(Figure understanding tasks)
------------------------------------------------------------------------
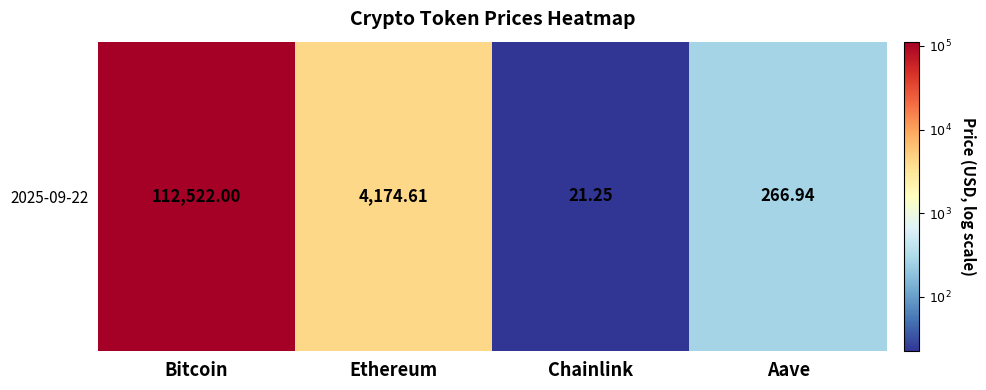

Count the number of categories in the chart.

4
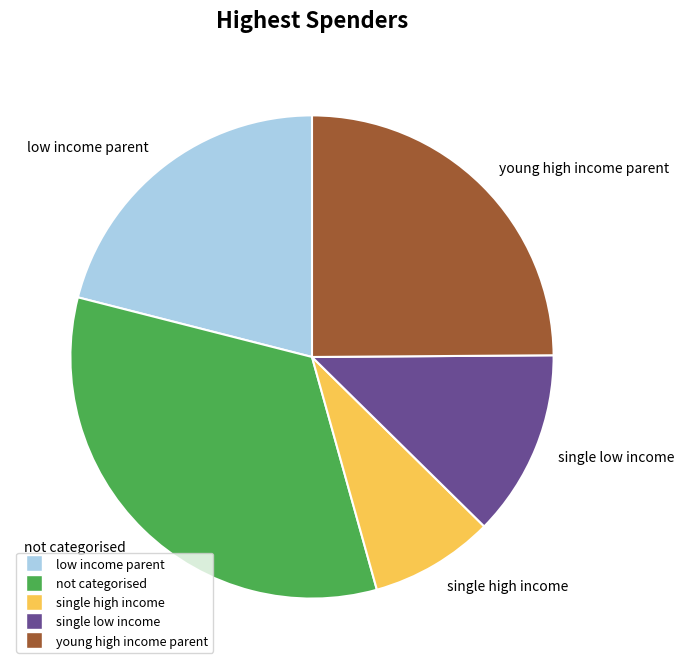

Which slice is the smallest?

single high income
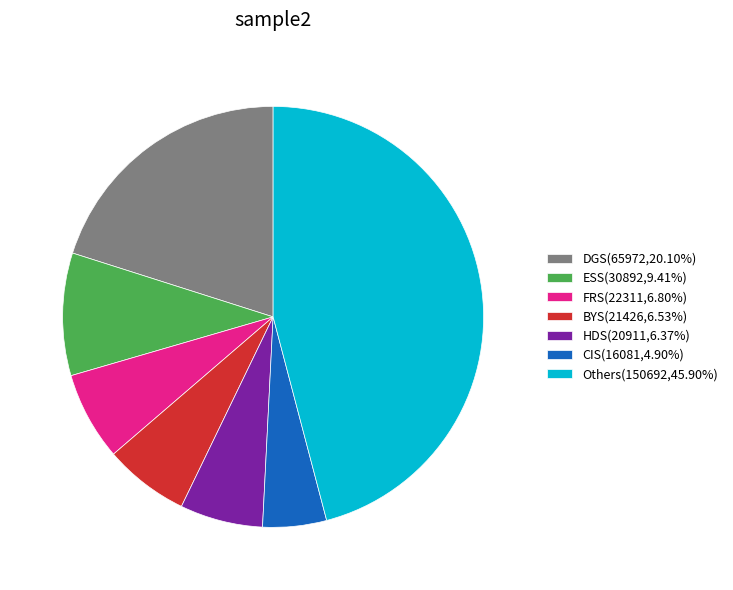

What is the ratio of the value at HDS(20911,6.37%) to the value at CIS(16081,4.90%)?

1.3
------------------------------------------------------------------------
What is expected: Substitute "graph" for "chart" throughout the entries above, leave everything else unchanged, and give the text back without the pictures.

Response to this exercise:
Count the number of categories in the graph.

4

Which slice is the smallest?

single high income

What is the ratio of the value at HDS(20911,6.37%) to the value at CIS(16081,4.90%)?

1.3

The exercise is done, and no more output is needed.